From Redshift to Real Space: Combining Linear Theory With Neural Networks
Spectroscopic redshift surveys are key tools to trace the large-scale structure (LSS) of the Universe and test the $Λ$CDM model. However, using redshifts as distance proxies introduces distortions in the 3D galaxy distribution. If uncorrected, these distortions lead to systematic errors in LSS analyses and cosmological parameter estimation. We present a new method that combines linear theory (LT) and a neural network (NN) to mitigate redshift space distortions (RSDs). The hybrid LT+NN approach is trained and validated on dark matter halo fields from z = 1 snapshots of the Quijote N-body simulations. LT corrects large-scale distortions in the linear regime, while the NN learns quasi-linear and small-scale features. The LT correction is applied first, then the NN is trained on the resulting fields to improve accuracy across scales. The method uses a Mean Squared Error (MSE) loss and yields significant performance gains: approximately 50% improvement over LT alone and 12% over NN alone. The reconstructed fields from the LT+NN method show stronger correlations with the true real-space fields than either LT or NN separately. The hybrid method also improves clustering statistics such as halo-halo and halo-void correlations, with benefits extending to BAO scales. Compared to NN-only, it provides better suppression of spurious anisotropies on large and quasi-linear scales, as measured by the quadrupole moments of correlation functions. This work shows that combining a physically motivated dynamical model with a machine learning algorithm leverages the strengths of both approaches. The LT+NN method achieves high accuracy with modest training data and computational cost, making it a promising tool for future applications to more realistic galaxy surveys.

→ **Work task a**:
Quote the abstract on combining linear theory with neural networks, word for word and in full.

(Page-level text extractions)
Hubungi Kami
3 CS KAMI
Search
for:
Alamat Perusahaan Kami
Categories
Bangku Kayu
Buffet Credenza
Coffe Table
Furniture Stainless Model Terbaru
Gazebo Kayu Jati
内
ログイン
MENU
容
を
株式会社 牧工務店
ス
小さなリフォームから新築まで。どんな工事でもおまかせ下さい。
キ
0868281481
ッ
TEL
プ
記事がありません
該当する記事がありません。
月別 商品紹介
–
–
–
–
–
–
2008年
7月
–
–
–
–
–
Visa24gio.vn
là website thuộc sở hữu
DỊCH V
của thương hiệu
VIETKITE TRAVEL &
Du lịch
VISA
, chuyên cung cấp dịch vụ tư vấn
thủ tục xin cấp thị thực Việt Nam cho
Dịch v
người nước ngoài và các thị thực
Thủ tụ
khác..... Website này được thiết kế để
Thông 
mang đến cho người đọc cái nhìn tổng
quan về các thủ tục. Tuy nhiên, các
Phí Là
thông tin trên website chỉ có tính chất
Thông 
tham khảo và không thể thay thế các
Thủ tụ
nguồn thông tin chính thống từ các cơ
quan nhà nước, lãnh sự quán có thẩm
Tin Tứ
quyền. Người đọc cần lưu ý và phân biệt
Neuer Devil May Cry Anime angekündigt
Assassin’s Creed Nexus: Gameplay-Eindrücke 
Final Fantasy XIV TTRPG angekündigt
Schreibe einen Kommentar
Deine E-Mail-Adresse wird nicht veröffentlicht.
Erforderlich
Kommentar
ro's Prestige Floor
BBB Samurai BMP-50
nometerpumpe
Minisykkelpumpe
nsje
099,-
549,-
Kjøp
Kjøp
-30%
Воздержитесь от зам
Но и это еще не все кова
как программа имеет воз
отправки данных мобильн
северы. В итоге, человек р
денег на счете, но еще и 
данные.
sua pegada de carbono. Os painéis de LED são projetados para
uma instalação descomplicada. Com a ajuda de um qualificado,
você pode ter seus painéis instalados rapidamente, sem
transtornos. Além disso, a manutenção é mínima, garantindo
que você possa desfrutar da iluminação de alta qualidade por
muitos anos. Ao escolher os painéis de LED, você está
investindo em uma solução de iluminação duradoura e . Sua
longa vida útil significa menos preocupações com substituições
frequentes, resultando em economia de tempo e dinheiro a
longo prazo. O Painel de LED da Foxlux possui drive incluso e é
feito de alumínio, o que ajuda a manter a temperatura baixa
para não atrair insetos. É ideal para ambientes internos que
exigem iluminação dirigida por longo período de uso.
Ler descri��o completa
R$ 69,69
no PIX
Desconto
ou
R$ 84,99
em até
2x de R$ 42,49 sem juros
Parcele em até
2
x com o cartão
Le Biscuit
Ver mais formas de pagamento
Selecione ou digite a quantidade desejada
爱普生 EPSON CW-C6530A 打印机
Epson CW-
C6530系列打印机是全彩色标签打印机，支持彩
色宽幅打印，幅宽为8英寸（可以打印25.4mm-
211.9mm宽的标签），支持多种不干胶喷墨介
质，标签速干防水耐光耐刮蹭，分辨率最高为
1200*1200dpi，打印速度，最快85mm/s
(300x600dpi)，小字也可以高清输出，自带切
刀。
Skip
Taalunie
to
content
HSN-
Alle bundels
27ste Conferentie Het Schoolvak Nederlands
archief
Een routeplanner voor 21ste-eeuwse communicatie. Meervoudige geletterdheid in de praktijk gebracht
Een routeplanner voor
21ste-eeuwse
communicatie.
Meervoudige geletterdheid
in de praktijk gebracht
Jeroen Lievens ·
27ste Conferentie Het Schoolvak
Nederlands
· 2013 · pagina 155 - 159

→ **Work task b**:
Print the entries verbatim, starting at their first line and ending at the line containing "отправки данных мобильн", with both of those lines included.

→ **Task solution a**:
From Redshift to Real Space: Combining Linear Theory With Neural Networks
Spectroscopic redshift surveys are key tools to trace the large-scale structure (LSS) of the Universe and test the $Λ$CDM model. However, using redshifts as distance proxies introduces distortions in the 3D galaxy distribution. If uncorrected, these distortions lead to systematic errors in LSS analyses and cosmological parameter estimation. We present a new method that combines linear theory (LT) and a neural network (NN) to mitigate redshift space distortions (RSDs). The hybrid LT+NN approach is trained and validated on dark matter halo fields from z = 1 snapshots of the Quijote N-body simulations. LT corrects large-scale distortions in the linear regime, while the NN learns quasi-linear and small-scale features. The LT correction is applied first, then the NN is trained on the resulting fields to improve accuracy across scales. The method uses a Mean Squared Error (MSE) loss and yields significant performance gains: approximately 50% improvement over LT alone and 12% over NN alone. The reconstructed fields from the LT+NN method show stronger correlations with the true real-space fields than either LT or NN separately. The hybrid method also improves clustering statistics such as halo-halo and halo-void correlations, with benefits extending to BAO scales. Compared to NN-only, it provides better suppression of spurious anisotropies on large and quasi-linear scales, as measured by the quadrupole moments of correlation functions. This work shows that combining a physically motivated dynamical model with a machine learning algorithm leverages the strengths of both approaches. The LT+NN method achieves high accuracy with modest training data and computational cost, making it a promising tool for future applications to more realistic galaxy surveys.

→ **Task solution b**:
Hubungi Kami
3 CS KAMI
Search
for:
Alamat Perusahaan Kami
Categories
Bangku Kayu
Buffet Credenza
Coffe Table
Furniture Stainless Model Terbaru
Gazebo Kayu Jati
内
ログイン
MENU
容
を
株式会社 牧工務店
ス
小さなリフォームから新築まで。どんな工事でもおまかせ下さい。
キ
0868281481
ッ
TEL
プ
記事がありません
該当する記事がありません。
月別 商品紹介
–
–
–
–
–
–
2008年
7月
–
–
–
–
–
Visa24gio.vn
là website thuộc sở hữu
DỊCH V
của thương hiệu
VIETKITE TRAVEL &
Du lịch
VISA
, chuyên cung cấp dịch vụ tư vấn
thủ tục xin cấp thị thực Việt Nam cho
Dịch v
người nước ngoài và các thị thực
Thủ tụ
khác..... Website này được thiết kế để
Thông 
mang đến cho người đọc cái nhìn tổng
quan về các thủ tục. Tuy nhiên, các
Phí Là
thông tin trên website chỉ có tính chất
Thông 
tham khảo và không thể thay thế các
Thủ tụ
nguồn thông tin chính thống từ các cơ
quan nhà nước, lãnh sự quán có thẩm
Tin Tứ
quyền. Người đọc cần lưu ý và phân biệt
Neuer Devil May Cry Anime angekündigt
Assassin’s Creed Nexus: Gameplay-Eindrücke 
Final Fantasy XIV TTRPG angekündigt
Schreibe einen Kommentar
Deine E-Mail-Adresse wird nicht veröffentlicht.
Erforderlich
Kommentar
ro's Prestige Floor
BBB Samurai BMP-50
nometerpumpe
Minisykkelpumpe
nsje
099,-
549,-
Kjøp
Kjøp
-30%
Воздержитесь от зам
Но и это еще не все кова
как программа имеет воз
отправки данных мобильн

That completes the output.